▸ **Data entries**
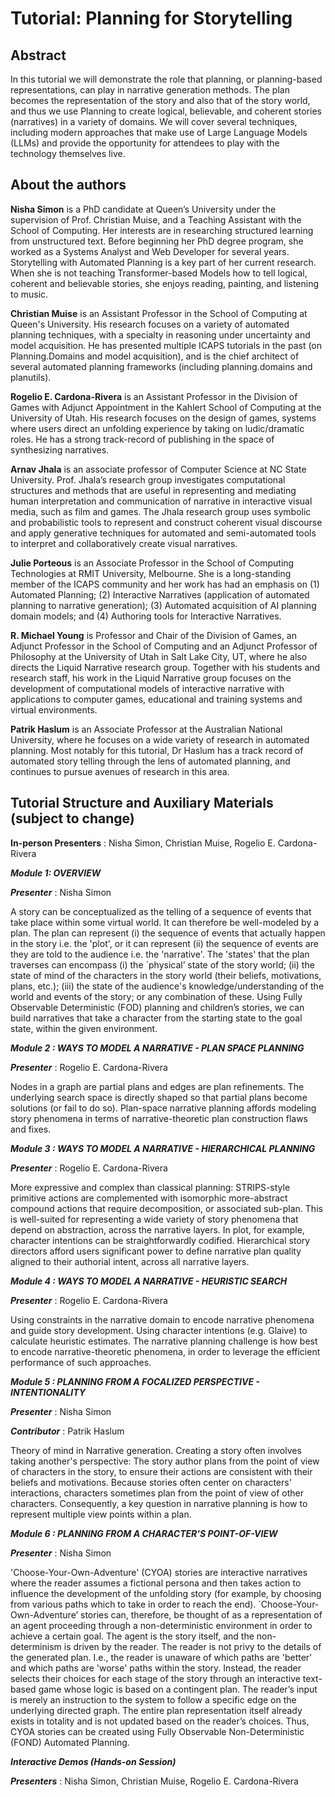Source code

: 
# Tutorial: Planning for Storytelling

## Abstract

In this tutorial we will demonstrate the role that planning, or planning-based representations, can play in narrative
generation methods. The plan becomes the representation of the story and also that of the story world, and thus we use
Planning to create logical, believable, and coherent stories (narratives) in a variety of domains. We will cover several
techniques, including modern approaches that make use of Large Language Models (LLMs) and provide the opportunity for
attendees to play with the technology themselves live.


## About the authors

**Nisha Simon** is a PhD candidate at Queen’s University under the supervision of Prof. Christian Muise, and a Teaching
Assistant with the School of Computing. Her interests are in researching structured learning from unstructured
text. Before beginning her PhD degree program, she worked as a Systems Analyst and Web Developer for several years.
Storytelling with Automated Planning is a key part of her current research. When she is not teaching Transformer-based
Models how to tell logical, coherent and believable stories, she enjoys reading, painting, and listening to music.

**Christian Muise** is an Assistant Professor in the School of Computing at Queen's University. His research focuses on
a variety of automated planning techniques, with a specialty in reasoning under uncertainty and model acquisition. He
has presented multiple ICAPS tutorials in the past (on Planning.Domains and model acquisition), and is the chief
architect of several automated planning frameworks (including planning.domains and planutils).

**Rogelio E. Cardona-Rivera** is an Assistant Professor in the Division of Games with Adjunct Appointment in the Kahlert School of Computing at the University of Utah.
His research focuses on the design of games, systems where users direct an unfolding experience by taking on
ludic/dramatic roles. He has a strong track-record of publishing in the space of synthesizing narratives.

**Arnav Jhala** is an associate professor of Computer Science at NC State University. Prof. Jhala’s research group
investigates computational structures and methods that are useful in representing and mediating human interpretation
and communication of narrative in interactive visual media, such as film and games. The Jhala research group uses
symbolic and probabilistic tools to represent and construct coherent visual discourse and apply generative techniques
for automated and semi-automated tools to interpret and collaboratively create visual narratives.

**Julie Porteous** is an Associate Professor in the School of Computing Technologies at RMIT University, Melbourne.
She is a long-standing member of the ICAPS community and her work has had an emphasis on (1) Automated Planning; (2)
Interactive Narratives (application of automated planning to narrative generation); (3) Automated acquisition of AI
planning domain models; and (4) Authoring tools for Interactive Narratives.

**R. Michael Young** is Professor and Chair of the Division of Games, an Adjunct Professor in the School of Computing
and an Adjunct Professor of Philosophy at the University of Utah in Salt Lake City, UT, where he also directs the
Liquid Narrative research group. Together with his students and research staff, his work in the Liquid Narrative group
focuses on the development of computational models of interactive narrative with applications to computer games,
educational and training systems and virtual environments.

**Patrik Haslum** is an Associate Professor at the Australian National University, where he focuses on a wide variety
of research in automated planning. Most notably for this tutorial, Dr Haslum has a track record of automated story
telling through the lens of automated planning, and continues to pursue avenues of research in this area.

## Tutorial Structure and Auxiliary Materials (subject to change)


**In-person Presenters** : Nisha Simon, Christian Muise, Rogelio E. Cardona-Rivera


***Module 1: OVERVIEW***


***Presenter*** : Nisha Simon


A story can be conceptualized as the telling of a sequence of events that take place within some virtual world. It can therefore be well-modeled by a plan. The plan can represent (i) the sequence of events that actually happen in the story i.e. the 'plot', or it can represent (ii) the sequence of events are they are told to the audience i.e. the 'narrative'. The 'states' that the plan traverses can encompass (i) the `physical’ state of the story world; (ii) the state of mind of the characters in the story world (their beliefs, motivations, plans, etc.); (iii) the state of the audience's knowledge/understanding of the world and events of the story; or any combination of these. Using Fully Observable Deterministic (FOD) planning and children’s stories, we can build narratives that take a character from the starting state to the goal state, within the given environment.



***Module 2 : WAYS TO MODEL A NARRATIVE - PLAN SPACE PLANNING***


***Presenter*** : Rogelio E. Cardona-Rivera


Nodes in a graph are partial plans and edges are plan refinements. The underlying search space is directly shaped so that partial plans become solutions (or fail to do so). Plan-space narrative planning affords modeling story phenomena in terms of narrative-theoretic plan construction flaws and fixes.



***Module 3 : WAYS TO MODEL A NARRATIVE - HIERARCHICAL PLANNING***


***Presenter*** : Rogelio E. Cardona-Rivera


More expressive and complex than classical planning: STRIPS-style primitive actions are complemented with isomorphic more-abstract compound actions that require decomposition, or associated sub-plan. This is well-suited for representing a wide variety of story phenomena that depend on abstraction, across the narrative layers. In plot, for example, character intentions can be straightforwardly codified. Hierarchical story directors afford users significant
power to define narrative plan quality aligned to their authorial intent, across all narrative layers.



***Module 4 : WAYS TO MODEL A NARRATIVE - HEURISTIC SEARCH***


***Presenter*** : Rogelio E. Cardona-Rivera


Using constraints in the narrative domain to encode narrative phenomena and guide story development. Using character intentions (e.g. Glaive) to calculate heuristic estimates. The narrative planning challenge is how best to encode narrative-theoretic phenomena, in order to leverage the efficient performance of such approaches.



***Module 5 : PLANNING FROM A FOCALIZED PERSPECTIVE - INTENTIONALITY***


***Presenter*** : Nisha Simon


***Contributor*** : Patrik Haslum


Theory of mind in Narrative generation. Creating a story often involves taking another's perspective: The story author plans from the point of view of characters in the story, to ensure their actions are consistent with their beliefs and motivations. Because stories often center on characters' interactions, characters sometimes plan from the point of view of other characters. Consequently, a key question in narrative planning is how to represent multiple view points within a plan.



***Module 6 : PLANNING FROM A CHARACTER'S POINT-OF-VIEW***


***Presenter*** : Nisha Simon


'Choose-Your-Own-Adventure' (CYOA) stories are interactive narratives where the reader assumes a fictional persona and then takes action to influence the development of the unfolding story (for example, by choosing from various paths which to take in order to reach the end). `Choose-Your-Own-Adventure’ stories can, therefore, be thought of as a representation of an agent proceeding through a non-deterministic environment in order to achieve a certain goal. The agent is the story itself, and the non-determinism is driven by the reader. The reader is not privy to the details of the generated plan. I.e., the reader is unaware of which paths are 'better' and which paths are 'worse' paths within the story. Instead, the reader selects their choices for each stage of the story through an interactive text-based game whose logic is based on a contingent plan. The reader’s input is merely an instruction to the system to follow a specific edge on the underlying directed graph. The entire plan representation itself already exists in totality and is not updated based on the reader’s choices. Thus, CYOA stories can be created using Fully Observable Non-Deterministic (FOND) Automated Planning.



***Interactive Demos (Hands-on Session)***


***Presenters*** : Nisha Simon, Christian Muise, Rogelio E. Cardona-Rivera

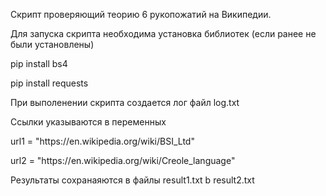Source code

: Cкрипт проверяющий теорию 6 рукопожатий на Википедии.

<p>Для запуска скрипта необходима установка библиотек (если ранее не были установлены)

<p>pip install bs4
<p>pip install requests

При выполенении скрипта создается лог файл log.txt

Ссылки указываются в переменных

<p>url1 = "https://en.wikipedia.org/wiki/BSI_Ltd"
<p>url2 = "https://en.wikipedia.org/wiki/Creole_language"

Результаты сохранаяются в файлы result1.txt b result2.txt
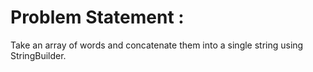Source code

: # Problem Statement : 

Take an array of words and concatenate them into a single string using StringBuilder.

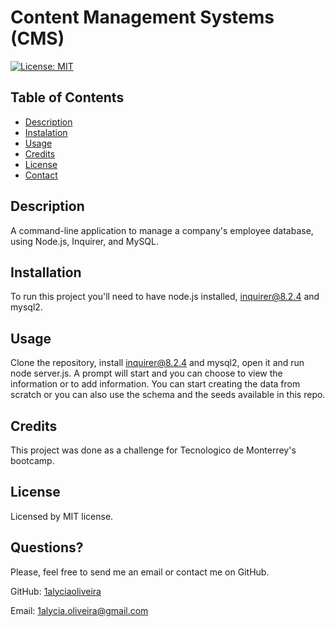 # Content Management Systems (CMS)

[![License: MIT](https://img.shields.io/badge/License-MIT-yellow.svg)](https://opensource.org/licenses/MIT)
  
## Table of Contents
* [Description](#description)
* [Instalation](#instalation)
* [Usage](#usage)
* [Credits](#credits)
* [License](#license)
* [Contact](#contact)

## Description
A command-line application to manage a company's employee database, using Node.js, Inquirer, and MySQL.

## Installation
To run this project you'll need to have node.js installed, inquirer@8.2.4 and mysql2.

## Usage
Clone the repository, install inquirer@8.2.4 and mysql2, open it and run node server.js. A prompt will start and you can choose to view the information or to add information.
You can start creating the data from scratch or you can also use the schema and the seeds available in this repo.

## Credits
This project was done as a challenge for Tecnologico de Monterrey's bootcamp.

## License
Licensed by MIT license.

## Questions?
Please, feel free to send me an email or contact me on GitHub.

GitHub: [1alyciaoliveira](https://github.com/1alyciaoliveira)

Email: 1alycia.oliveira@gmail.com
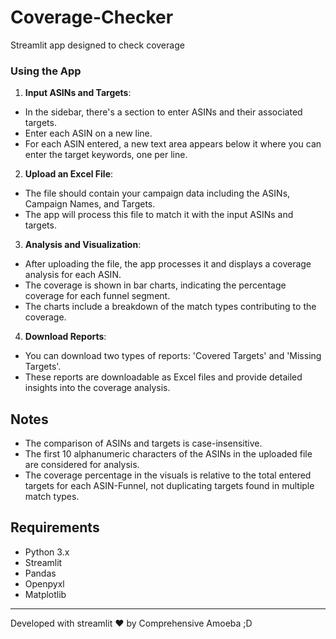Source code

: # Coverage-Checker
Streamlit app designed to check coverage

### Using the App

1. **Input ASINs and Targets**:
 - In the sidebar, there's a section to enter ASINs and their associated targets.
 - Enter each ASIN on a new line.
 - For each ASIN entered, a new text area appears below it where you can enter the target keywords, one per line.

2. **Upload an Excel File**:
 - The file should contain your campaign data including the ASINs, Campaign Names, and Targets.
 - The app will process this file to match it with the input ASINs and targets.

3. **Analysis and Visualization**:
 - After uploading the file, the app processes it and displays a coverage analysis for each ASIN.
 - The coverage is shown in bar charts, indicating the percentage coverage for each funnel segment.
 - The charts include a breakdown of the match types contributing to the coverage.

4. **Download Reports**:
 - You can download two types of reports: 'Covered Targets' and 'Missing Targets'.
 - These reports are downloadable as Excel files and provide detailed insights into the coverage analysis.

## Notes

- The comparison of ASINs and targets is case-insensitive.
- The first 10 alphanumeric characters of the ASINs in the uploaded file are considered for analysis.
- The coverage percentage in the visuals is relative to the total entered targets for each ASIN-Funnel, not duplicating targets found in multiple match types.

## Requirements

- Python 3.x
- Streamlit
- Pandas
- Openpyxl
- Matplotlib

---

Developed with streamlit ❤️ by Comprehensive Amoeba ;D
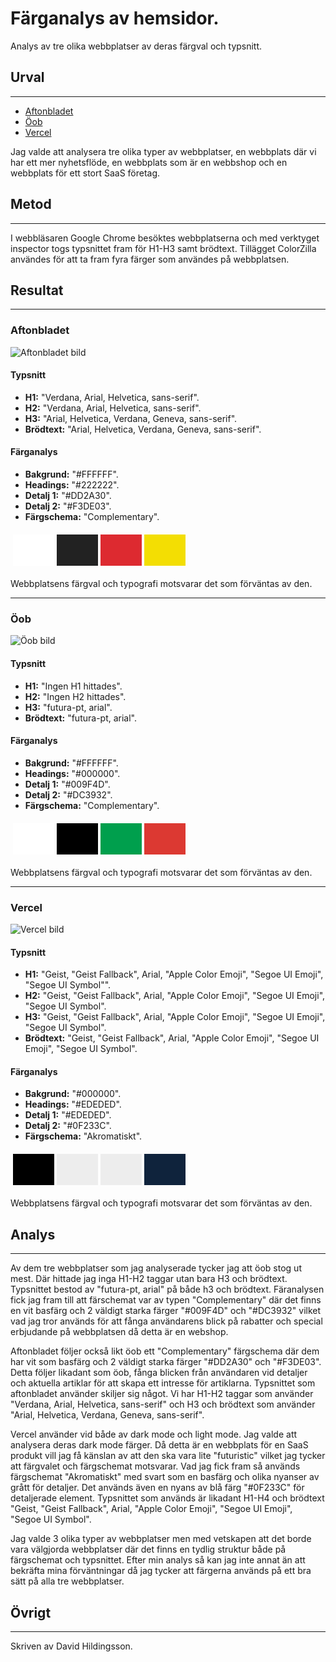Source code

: Färganalys av hemsidor.
=======================


Analys av tre olika webbplatser av deras färgval och typsnitt.

Urval
-----------------------
*** 

- [Aftonbladet](https://www.aftonbladet.se/)
- [Öob](https://www.xn--ob-eka.se/)
- [Vercel](https://vercel.com/home)

Jag valde att analysera tre olika typer av webbplatser, en webbplats där vi har ett mer nyhetsflöde, en webbplats som är en webbshop och en webbplats för ett stort SaaS företag.

Metod
-----------------------
*** 

I webbläsaren Google Chrome besöktes webbplatserna och med verktyget inspector togs typsnittet fram för H1-H3 samt brödtext.
Tillägget ColorZilla användes för att ta fram fyra färger som användes på webbplatsen.

Resultat
-----------------------
*** 

### Aftonbladet

![Aftonbladet bild](../assets/img/aftonbladet.png)

#### Typsnitt
- **H1:** "Verdana, Arial, Helvetica, sans-serif".
- **H2:** "Verdana, Arial, Helvetica, sans-serif".
- **H3:** "Arial, Helvetica, Verdana, Geneva, sans-serif".
- **Brödtext:** "Arial, Helvetica, Verdana, Geneva, sans-serif".

#### Färganalys
- **Bakgrund:** "#FFFFFF".
- **Headings:** "#222222".
- **Detalj 1:** "#DD2A30".
- **Detalj 2:** "#F3DE03".
- **Färgschema:** "Complementary".

<table style="border-spacing: 4px; border-collapse: separate">
<tr>
<td style="height: 50px; width: 50px; background-color: #FFFFFF">
<td style="height: 50px; width: 50px; background-color: #222222">
<td style="height: 50px; width: 50px; background-color: #DD2A30">
<td style="height: 50px; width: 50px; background-color: #F3DE03">
</tr>
</table>

Webbplatsens färgval och typografi motsvarar det som förväntas av den.

***

### Öob

![Öob bild](../assets/img/oob.png)

#### Typsnitt
- **H1:** "Ingen H1 hittades".
- **H2:** "Ingen H2 hittades".
- **H3:** "futura-pt, arial".
- **Brödtext:** "futura-pt, arial".

#### Färganalys
- **Bakgrund:** "#FFFFFF".
- **Headings:** "#000000".
- **Detalj 1:** "#009F4D".
- **Detalj 2:** "#DC3932".
- **Färgschema:** "Complementary".

<table style="border-spacing: 4px; border-collapse: separate">
<tr>
<td style="height: 50px; width: 50px; background-color: #FFFFFF">
<td style="height: 50px; width: 50px; background-color: #000000">
<td style="height: 50px; width: 50px; background-color: #009F4D">
<td style="height: 50px; width: 50px; background-color: #DC3932">
</tr>
</table>

Webbplatsens färgval och typografi motsvarar det som förväntas av den.

*** 

### Vercel

![Vercel bild](../assets/img/vercel.png)

#### Typsnitt
- **H1:** "Geist, "Geist Fallback", Arial, "Apple Color Emoji", "Segoe UI Emoji", "Segoe UI Symbol"".
- **H2:** "Geist, "Geist Fallback", Arial, "Apple Color Emoji", "Segoe UI Emoji", "Segoe UI Symbol".
- **H3:** "Geist, "Geist Fallback", Arial, "Apple Color Emoji", "Segoe UI Emoji", "Segoe UI Symbol".
- **Brödtext:** "Geist, "Geist Fallback", Arial, "Apple Color Emoji", "Segoe UI Emoji", "Segoe UI Symbol".

#### Färganalys
- **Bakgrund:** "#000000".
- **Headings:** "#EDEDED".
- **Detalj 1:** "#EDEDED".
- **Detalj 2:** "#0F233C".
- **Färgschema:** "Akromatiskt".

<table style="border-spacing: 4px; border-collapse: separate">
<tr>
<td style="height: 50px; width: 50px; background-color: #000000">
<td style="height: 50px; width: 50px; background-color: #EDEDED">
<td style="height: 50px; width: 50px; background-color: #EDEDED">
<td style="height: 50px; width: 50px; background-color: #0F233C">
</tr>
</table>

Webbplatsens färgval och typografi motsvarar det som förväntas av den.


Analys
-----------------------
*** 

Av dem tre webbplatser som jag analyserade tycker jag att öob stog ut mest. Där hittade jag inga H1-H2 taggar utan bara H3 och brödtext. Typsnittet bestod av "futura-pt, arial" på både h3 och brödtext. Färanalysen fick jag fram till att färschemat var av typen "Complementary" där det finns en vit basfärg och 2 väldigt starka färger "#009F4D" och "#DC3932" vilket vad jag tror används för att fånga användarens blick på rabatter och special erbjudande på webbplatsen då detta är en webshop. 

Aftonbladet följer också likt öob ett "Complementary" färgschema där dem har vit som basfärg och 2 väldigt starka färger "#DD2A30" och "#F3DE03". Detta följer likadant som öob, fånga blicken från användaren vid detaljer och aktuella artiklar för att skapa ett intresse för artiklarna. Typsnittet som aftonbladet använder skiljer sig något. Vi har H1-H2 taggar som använder "Verdana, Arial, Helvetica, sans-serif" och H3 och brödtext som använder "Arial, Helvetica, Verdana, Geneva, sans-serif".

Vercel använder vid både av dark mode och light mode. Jag valde att analysera deras dark mode färger. Då detta är en webbplats för en SaaS produkt vill jag få känslan av att den ska vara lite "futuristic" vilket jag tycker att färgvalet och färgschemat motsvarar. Vad jag fick fram så används färgschemat "Akromatiskt" med svart som en basfärg och olika nyanser av grått för detaljer. Det används även en nyans av blå färg "#0F233C" för detaljerade element. Typsnittet som används är likadant H1-H4 och brödtext "Geist, "Geist Fallback", Arial, "Apple Color Emoji", "Segoe UI Emoji", "Segoe UI Symbol".

Jag valde 3 olika typer av webbplatser men med vetskapen att det borde vara välgjorda webbplatser där det finns en tydlig struktur både på färgschemat och typsnittet. Efter min analys så kan jag inte annat än att bekräfta mina förväntningar då jag tycker att färgerna används på ett bra sätt på alla tre webbplatser.

Övrigt
-----------------------
*** 

Skriven av David Hildingsson.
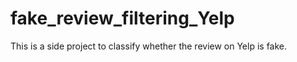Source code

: # fake_review_filtering_Yelp
This is a side project to classify whether the review on Yelp is fake.
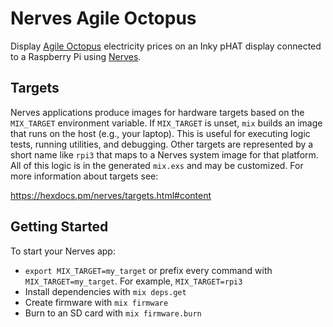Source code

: # Nerves Agile Octopus

Display [Agile Octopus](https://octopus.energy/agile/) electricity prices on an Inky pHAT display connected to a Raspberry Pi using [Nerves](https://nerves-project.org/).

## Targets

Nerves applications produce images for hardware targets based on the `MIX_TARGET` environment variable. If `MIX_TARGET` is unset, `mix` builds an
image that runs on the host (e.g., your laptop). This is useful for executing logic tests, running utilities, and debugging. Other targets are represented by a short name like `rpi3` that maps to a Nerves system image for that platform. All of this logic is in the generated `mix.exs` and may be customized. For more information about targets see:

https://hexdocs.pm/nerves/targets.html#content

## Getting Started

To start your Nerves app:
  * `export MIX_TARGET=my_target` or prefix every command with
    `MIX_TARGET=my_target`. For example, `MIX_TARGET=rpi3`
  * Install dependencies with `mix deps.get`
  * Create firmware with `mix firmware`
  * Burn to an SD card with `mix firmware.burn`
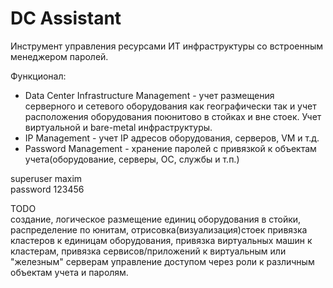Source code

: #  DC Assistant

Инструмент управления ресурсами ИТ инфраструктуры со встроенным менеджером паролей.

Функционал:
 - Data Center Infrastructure Management - учет размещения серверного и сетевого оборудования как географически так и учет расположения оборудования поюнитово в стойках и вне стоек. Учет виртуальной и bare-metal инфраструктуры.
 - IP Management - учет IP адресов оборудования, серверов, VM и т.д.
 - Password Management - хранение паролей с привязкой к объектам учета(оборудование, серверы, ОС, службы и т.п.)
 
superuser maxim  
password 123456
 
TODO  
создание, логическое размещение единиц оборудования в стойки, распределение по юнитам, отрисовка(визуализация)стоек 
привязка кластеров к единицам оборудования, привязка виртуальных машин к кластерам, привязка сервисов/приложений к виртуальным или "железным" серверам 
управление доступом через роли к различным объектам учета и паролям.



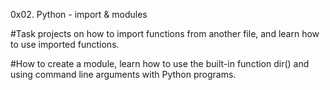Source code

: 0x02. Python - import & modules

#Task projects on how to import functions from another file, and learn how to use imported functions.

#How to create a module, learn how to use the built-in function dir() and using command line arguments with Python programs.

▸ **Required action**
The lines of the records that contain the string "учета" should be located and copied.

▸ **Task response**
 - Password Management - хранение паролей с привязкой к объектам учета(оборудование, серверы, ОС, службы и т.п.)
управление доступом через роли к различным объектам учета и паролям.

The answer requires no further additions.